Cette obligation a suscité des débats (une révolution à venir, nécessaire pour les uns, inadmissible pour les autres), des demandes de clarification (outils, supports, contenus), d’autant que se profilaient des porteurs et marchands de méthodes clés en main. La seule certitude : l’arrivée de l’évaluation est annonciatrice d’un changement profond…
… et le cadre qui a commencé à se clarifier…
Je l’ai souvent relaté ici, cette perspective a commencé à se clarifier :
- Fin 2005-début 2006 : le CNESMS, créé en 2005, a donné des définitions aux termes de « recommandations, références et procédures de bonnes pratiques professionnelles »,
- Septembre 2006 : le CNESMS a arrêté un guide de l’évaluation interne, avec ses incontournables (débat avec participation, conduit comme une démarche projet, autour de 4 thèmes : l’usager, l’environnement, le projet, l’organisation),
- Mai 2007 : l’Agence nationale de l’évaluation sociale et médico-sociale, l’ANESM, créée en mars 2007 en remplacement du CNESMS, a été chargée par décret de l’agrément des organismes chargés de l’évaluation externe. Un cahier des charges indique que cette évaluation sera, non une notation à partir d’indicateurs standards, mais un processus complexe (étude documentaire, questionnaire évaluatif personnalisé, observations, écoute et prise en compte des points de vue, analyse et rédaction d’un rapport).

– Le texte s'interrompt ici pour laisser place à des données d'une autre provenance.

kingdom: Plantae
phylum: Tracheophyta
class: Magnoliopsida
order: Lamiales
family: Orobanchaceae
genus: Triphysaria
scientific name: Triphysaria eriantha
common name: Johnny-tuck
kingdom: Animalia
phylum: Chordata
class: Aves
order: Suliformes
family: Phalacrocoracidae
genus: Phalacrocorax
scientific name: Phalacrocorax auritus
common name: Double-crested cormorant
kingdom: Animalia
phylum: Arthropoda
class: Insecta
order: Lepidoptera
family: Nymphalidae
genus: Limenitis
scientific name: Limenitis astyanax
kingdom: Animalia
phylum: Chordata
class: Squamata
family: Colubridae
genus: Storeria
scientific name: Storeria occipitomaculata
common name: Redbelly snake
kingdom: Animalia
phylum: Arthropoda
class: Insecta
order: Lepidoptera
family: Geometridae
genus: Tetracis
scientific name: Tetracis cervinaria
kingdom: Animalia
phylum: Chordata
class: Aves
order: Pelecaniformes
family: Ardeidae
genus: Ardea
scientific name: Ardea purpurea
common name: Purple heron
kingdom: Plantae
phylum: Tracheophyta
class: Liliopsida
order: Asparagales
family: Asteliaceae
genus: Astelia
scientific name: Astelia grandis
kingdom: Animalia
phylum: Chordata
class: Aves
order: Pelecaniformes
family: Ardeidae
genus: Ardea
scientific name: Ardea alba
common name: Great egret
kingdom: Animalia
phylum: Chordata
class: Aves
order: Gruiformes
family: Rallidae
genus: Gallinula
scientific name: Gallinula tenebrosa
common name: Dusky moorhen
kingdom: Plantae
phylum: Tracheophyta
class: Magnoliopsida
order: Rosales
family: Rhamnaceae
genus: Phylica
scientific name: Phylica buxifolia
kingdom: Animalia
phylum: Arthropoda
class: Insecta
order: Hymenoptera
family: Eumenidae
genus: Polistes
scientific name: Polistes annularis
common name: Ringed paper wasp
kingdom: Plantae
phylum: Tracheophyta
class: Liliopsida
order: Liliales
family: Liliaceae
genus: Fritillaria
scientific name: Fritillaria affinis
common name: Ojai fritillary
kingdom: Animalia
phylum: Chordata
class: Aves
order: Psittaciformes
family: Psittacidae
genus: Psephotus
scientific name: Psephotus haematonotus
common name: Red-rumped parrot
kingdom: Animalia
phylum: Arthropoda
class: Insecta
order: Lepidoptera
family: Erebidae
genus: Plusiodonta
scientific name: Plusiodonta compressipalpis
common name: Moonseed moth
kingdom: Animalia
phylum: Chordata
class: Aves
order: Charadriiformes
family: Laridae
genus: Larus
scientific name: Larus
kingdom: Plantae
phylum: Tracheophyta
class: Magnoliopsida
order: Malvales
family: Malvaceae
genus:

- Décembre 2007 : l’ANESM présente son calendrier 2008, comprenant une déclinaison du guide de l’évaluation interne par type de structure et un programme de formalisation de recommandations, références et procédures de bonnes pratiques professionnelles sur 15 thèmes (le CNESMS avait un programme de 16 thèmes, mais n’avait pas avancé dans les contenus).
… malgré le maintien de l’inconnu sur les dates…
Un élément majeur est resté flou : Les dates butoirs de ces évaluations…
- Janvier 2002 : un décret avait précisé que la 1ère évaluation interne était à produire avant le 3 janvier 2007, et la 1ère évaluation externe avant le 3 janvier 2009,
- Février 2006 : une circulaire de la DGAS avait indiqué que ces délais étaient repoussés, et annonçait un décret avant fin 2006 sur les nouvelles dates retenues,
- Automne 2006 : des propos de la DGAS indiquaient un possible report de 2 ans, à janvier 2009 (évaluation interne) et janvier 2011 (évaluation externe),
- Mars-avril 2007 : un projet de décret de la DGAS circule, indiquant un possible report à janvier 2009 (évaluation interne) et janvier 2010 (évaluation externe). Il ne paraît finalement pas,
- Mai 2007 : le décret sur le cahier des charges pour l’évaluation externe précise que cette dernière devra se réaliser dans un délai maximum de 2 ans après l’évaluation interne. Il ne reste donc plus au ministère qu’à officialiser la date butoir pour cette évaluation interne pour que tout soit clarifié.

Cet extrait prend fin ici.